If you have read articles or watched videos or see any analysis of just about anything right now, someone is blaming something on The Algorithm. If you’re not sure what The Algorithm is, it was first invented in 1996 by former Vice President Al Gore when he discovered rap music. He began to drop phat beats using one rhythm that continue to resonate today…
What is The Algorithm Really?
The Algorithm is the blanket term for recommendation engines that drive what content you see on YouTube, all forms of Social Media, Amazon, smart TVs, etc. At it’s heart, it’s a great concept: if you like X, you will probably like things that are similar to X. For instance, I like Star Trek: The Next Generation, so it’s likely I will enjoy Star Trek: Deep Space 9 or Star Trek: Picard.

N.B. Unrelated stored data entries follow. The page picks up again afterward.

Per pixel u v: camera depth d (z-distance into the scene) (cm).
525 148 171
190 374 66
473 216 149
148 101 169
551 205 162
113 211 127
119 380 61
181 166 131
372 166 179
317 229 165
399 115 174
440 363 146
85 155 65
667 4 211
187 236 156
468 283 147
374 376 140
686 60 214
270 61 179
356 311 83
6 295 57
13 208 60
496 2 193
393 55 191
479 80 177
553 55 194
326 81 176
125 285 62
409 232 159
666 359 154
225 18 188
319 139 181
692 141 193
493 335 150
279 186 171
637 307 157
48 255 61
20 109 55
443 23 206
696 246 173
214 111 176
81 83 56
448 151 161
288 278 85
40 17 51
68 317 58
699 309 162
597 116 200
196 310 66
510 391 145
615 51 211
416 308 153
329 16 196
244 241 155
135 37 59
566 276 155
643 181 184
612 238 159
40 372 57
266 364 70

The problem with The Algorithm is that when it decides you like X, it also decides you don’t like A, B, or C. (For example, I like Star Trek, so the Algorithm decides I don’t like Star Wars and so I never see any content for it. This is not true. I like them both.) The problem becomes you stop being exposed to ideas A, B, or C so you never get to know them and eventually end up in the dreaded Echo Chamber.
The Algorithm Happens
Still, if we’re smart, we’ll accept The Algorithm happens and use it to our advantage. I have been stuck in a bit of a LitRPG rut recently. ALL of these books feature male first-person POVs who go from zeros to heroes, the women are impossibly beautiful and the whole thing feels like something I should have stopped reading when I was 16.
Amazon Promotes Similarity
And Amazon will not stop recommending more of them. When I go to Amazon to shop for say…trash bags it recommends the next book in the Halls of Magic series. When I log into Kindle, I see Book 1 of eight to ten more series that all fit that same pattern and are maybe 5% different.

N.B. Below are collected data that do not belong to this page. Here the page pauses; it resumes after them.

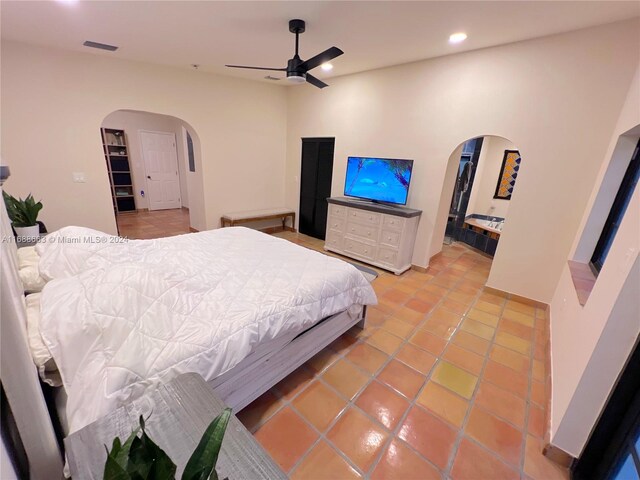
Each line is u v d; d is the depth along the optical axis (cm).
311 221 548
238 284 184
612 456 129
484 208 590
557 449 148
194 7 229
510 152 545
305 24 255
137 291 133
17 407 81
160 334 124
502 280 330
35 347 113
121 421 89
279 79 463
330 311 198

And that’s fine because I keep downloading which reinforces the pattern. Amazon decides I really like X so it sends me more and more X and less and less Y.
My advice: take advantage of this trend. Find a genre you love to read. Find your 5% difference and write. Your book will be more discoverable and you already know the audience. Once you get into your reader’s Echo Chamber, you will sell more books.
Give it a try and let’s see what happens?